**Problem to solve**
Restrict the output to the lines below starting at the one that contains "FEATURE: SpinUpdateMode" and ending at the one that contains "Yes, I am authorized", and restate them word for word, both ends included.

-- Given data follows --

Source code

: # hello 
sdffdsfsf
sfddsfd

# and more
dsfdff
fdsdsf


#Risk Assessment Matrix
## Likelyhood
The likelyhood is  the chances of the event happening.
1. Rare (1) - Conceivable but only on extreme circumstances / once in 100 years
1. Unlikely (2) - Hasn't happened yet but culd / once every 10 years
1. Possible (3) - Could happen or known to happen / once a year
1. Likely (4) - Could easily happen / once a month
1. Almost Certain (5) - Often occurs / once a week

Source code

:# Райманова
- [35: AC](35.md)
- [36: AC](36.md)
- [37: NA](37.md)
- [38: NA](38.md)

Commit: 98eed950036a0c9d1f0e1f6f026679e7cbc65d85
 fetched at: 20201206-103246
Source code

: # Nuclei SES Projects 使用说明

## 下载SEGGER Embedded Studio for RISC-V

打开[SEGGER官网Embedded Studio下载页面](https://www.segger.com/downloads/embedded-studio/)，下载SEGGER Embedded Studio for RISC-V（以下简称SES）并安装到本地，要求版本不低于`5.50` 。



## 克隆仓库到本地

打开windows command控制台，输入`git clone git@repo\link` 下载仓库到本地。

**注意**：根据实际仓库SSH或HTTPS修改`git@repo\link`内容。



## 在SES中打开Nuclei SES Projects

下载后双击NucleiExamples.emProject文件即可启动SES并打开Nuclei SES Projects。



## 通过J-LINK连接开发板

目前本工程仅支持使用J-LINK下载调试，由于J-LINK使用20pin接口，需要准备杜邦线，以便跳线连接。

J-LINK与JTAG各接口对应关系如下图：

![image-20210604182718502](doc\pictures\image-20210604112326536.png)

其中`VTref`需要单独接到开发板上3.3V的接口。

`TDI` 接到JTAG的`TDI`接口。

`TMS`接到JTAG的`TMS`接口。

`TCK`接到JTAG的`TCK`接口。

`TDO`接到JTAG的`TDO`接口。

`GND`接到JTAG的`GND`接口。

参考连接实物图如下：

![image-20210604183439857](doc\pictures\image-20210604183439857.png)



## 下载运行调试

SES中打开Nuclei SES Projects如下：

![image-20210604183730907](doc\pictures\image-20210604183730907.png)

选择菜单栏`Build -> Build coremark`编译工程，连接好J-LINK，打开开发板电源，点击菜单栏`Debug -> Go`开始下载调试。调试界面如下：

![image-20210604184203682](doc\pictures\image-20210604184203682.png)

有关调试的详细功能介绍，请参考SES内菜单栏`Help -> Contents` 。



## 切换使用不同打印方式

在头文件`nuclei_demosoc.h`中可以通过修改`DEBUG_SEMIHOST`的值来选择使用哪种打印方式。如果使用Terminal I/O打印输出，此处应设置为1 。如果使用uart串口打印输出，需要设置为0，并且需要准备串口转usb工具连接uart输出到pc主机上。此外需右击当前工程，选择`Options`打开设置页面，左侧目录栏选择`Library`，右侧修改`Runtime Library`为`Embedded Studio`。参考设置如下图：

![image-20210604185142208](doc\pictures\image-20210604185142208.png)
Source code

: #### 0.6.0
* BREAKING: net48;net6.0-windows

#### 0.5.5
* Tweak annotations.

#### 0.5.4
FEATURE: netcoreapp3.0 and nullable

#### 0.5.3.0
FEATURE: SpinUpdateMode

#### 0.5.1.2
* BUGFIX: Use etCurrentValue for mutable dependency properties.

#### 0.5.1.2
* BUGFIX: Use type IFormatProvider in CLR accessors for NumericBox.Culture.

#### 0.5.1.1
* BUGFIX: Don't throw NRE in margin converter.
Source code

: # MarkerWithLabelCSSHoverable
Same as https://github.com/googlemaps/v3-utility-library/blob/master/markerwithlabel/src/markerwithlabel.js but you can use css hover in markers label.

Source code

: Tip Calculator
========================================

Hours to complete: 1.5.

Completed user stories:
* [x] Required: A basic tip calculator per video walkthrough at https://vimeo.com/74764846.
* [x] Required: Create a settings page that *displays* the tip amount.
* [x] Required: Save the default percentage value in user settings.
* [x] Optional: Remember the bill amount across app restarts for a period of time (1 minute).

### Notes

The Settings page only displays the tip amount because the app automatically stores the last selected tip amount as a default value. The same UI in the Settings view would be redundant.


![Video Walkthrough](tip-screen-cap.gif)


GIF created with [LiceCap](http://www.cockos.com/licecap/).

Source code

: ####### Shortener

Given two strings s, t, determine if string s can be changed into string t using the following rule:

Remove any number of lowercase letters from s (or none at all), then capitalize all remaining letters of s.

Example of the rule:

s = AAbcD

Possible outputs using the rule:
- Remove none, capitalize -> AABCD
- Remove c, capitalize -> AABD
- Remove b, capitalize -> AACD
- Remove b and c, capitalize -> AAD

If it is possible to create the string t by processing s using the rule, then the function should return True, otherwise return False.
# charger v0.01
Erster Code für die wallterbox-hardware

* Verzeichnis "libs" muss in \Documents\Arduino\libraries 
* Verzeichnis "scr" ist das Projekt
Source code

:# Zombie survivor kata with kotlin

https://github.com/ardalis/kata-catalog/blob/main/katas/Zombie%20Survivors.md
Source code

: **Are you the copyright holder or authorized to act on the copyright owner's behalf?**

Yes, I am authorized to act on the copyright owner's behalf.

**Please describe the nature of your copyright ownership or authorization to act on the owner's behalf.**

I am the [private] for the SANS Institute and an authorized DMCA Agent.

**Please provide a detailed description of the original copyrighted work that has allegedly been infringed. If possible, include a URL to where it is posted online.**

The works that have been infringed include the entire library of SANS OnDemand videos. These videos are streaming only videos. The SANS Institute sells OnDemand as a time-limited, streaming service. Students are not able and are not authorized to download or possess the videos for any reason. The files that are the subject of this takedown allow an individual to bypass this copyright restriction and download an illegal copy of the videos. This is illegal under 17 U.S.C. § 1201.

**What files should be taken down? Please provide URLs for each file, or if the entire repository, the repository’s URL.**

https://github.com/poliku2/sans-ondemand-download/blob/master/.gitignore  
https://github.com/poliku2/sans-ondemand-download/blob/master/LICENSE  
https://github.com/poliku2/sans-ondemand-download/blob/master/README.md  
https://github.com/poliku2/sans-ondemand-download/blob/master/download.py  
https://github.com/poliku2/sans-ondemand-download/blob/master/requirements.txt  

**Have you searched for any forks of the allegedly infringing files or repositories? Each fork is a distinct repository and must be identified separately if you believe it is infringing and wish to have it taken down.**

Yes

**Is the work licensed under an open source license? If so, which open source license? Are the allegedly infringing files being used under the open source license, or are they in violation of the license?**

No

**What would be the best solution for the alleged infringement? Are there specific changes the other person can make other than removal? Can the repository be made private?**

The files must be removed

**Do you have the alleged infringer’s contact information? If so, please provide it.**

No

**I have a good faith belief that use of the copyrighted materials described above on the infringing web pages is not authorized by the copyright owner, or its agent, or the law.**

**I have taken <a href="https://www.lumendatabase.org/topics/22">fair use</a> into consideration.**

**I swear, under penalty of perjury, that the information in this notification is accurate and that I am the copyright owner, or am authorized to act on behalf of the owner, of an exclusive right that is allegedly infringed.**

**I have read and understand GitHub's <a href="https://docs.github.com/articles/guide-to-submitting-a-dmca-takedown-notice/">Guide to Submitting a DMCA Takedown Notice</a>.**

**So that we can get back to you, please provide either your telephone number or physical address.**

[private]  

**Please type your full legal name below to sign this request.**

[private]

-- Given data concluded --

**Response to the exercise**
FEATURE: SpinUpdateMode

#### 0.5.1.2
* BUGFIX: Use etCurrentValue for mutable dependency properties.

#### 0.5.1.2
* BUGFIX: Use type IFormatProvider in CLR accessors for NumericBox.Culture.

#### 0.5.1.1
* BUGFIX: Don't throw NRE in margin converter.
Source code

: # MarkerWithLabelCSSHoverable
Same as https://github.com/googlemaps/v3-utility-library/blob/master/markerwithlabel/src/markerwithlabel.js but you can use css hover in markers label.

Source code

: Tip Calculator
========================================

Hours to complete: 1.5.

Completed user stories:
* [x] Required: A basic tip calculator per video walkthrough at https://vimeo.com/74764846.
* [x] Required: Create a settings page that *displays* the tip amount.
* [x] Required: Save the default percentage value in user settings.
* [x] Optional: Remember the bill amount across app restarts for a period of time (1 minute).

### Notes

The Settings page only displays the tip amount because the app automatically stores the last selected tip amount as a default value. The same UI in the Settings view would be redundant.


![Video Walkthrough](tip-screen-cap.gif)


GIF created with [LiceCap](http://www.cockos.com/licecap/).

Source code

: ####### Shortener

Given two strings s, t, determine if string s can be changed into string t using the following rule:

Remove any number of lowercase letters from s (or none at all), then capitalize all remaining letters of s.

Example of the rule:

s = AAbcD

Possible outputs using the rule:
- Remove none, capitalize -> AABCD
- Remove c, capitalize -> AABD
- Remove b, capitalize -> AACD
- Remove b and c, capitalize -> AAD

If it is possible to create the string t by processing s using the rule, then the function should return True, otherwise return False.
# charger v0.01
Erster Code für die wallterbox-hardware

* Verzeichnis "libs" muss in \Documents\Arduino\libraries 
* Verzeichnis "scr" ist das Projekt
Source code

:# Zombie survivor kata with kotlin

https://github.com/ardalis/kata-catalog/blob/main/katas/Zombie%20Survivors.md
Source code

: **Are you the copyright holder or authorized to act on the copyright owner's behalf?**

Yes, I am authorized to act on the copyright owner's behalf.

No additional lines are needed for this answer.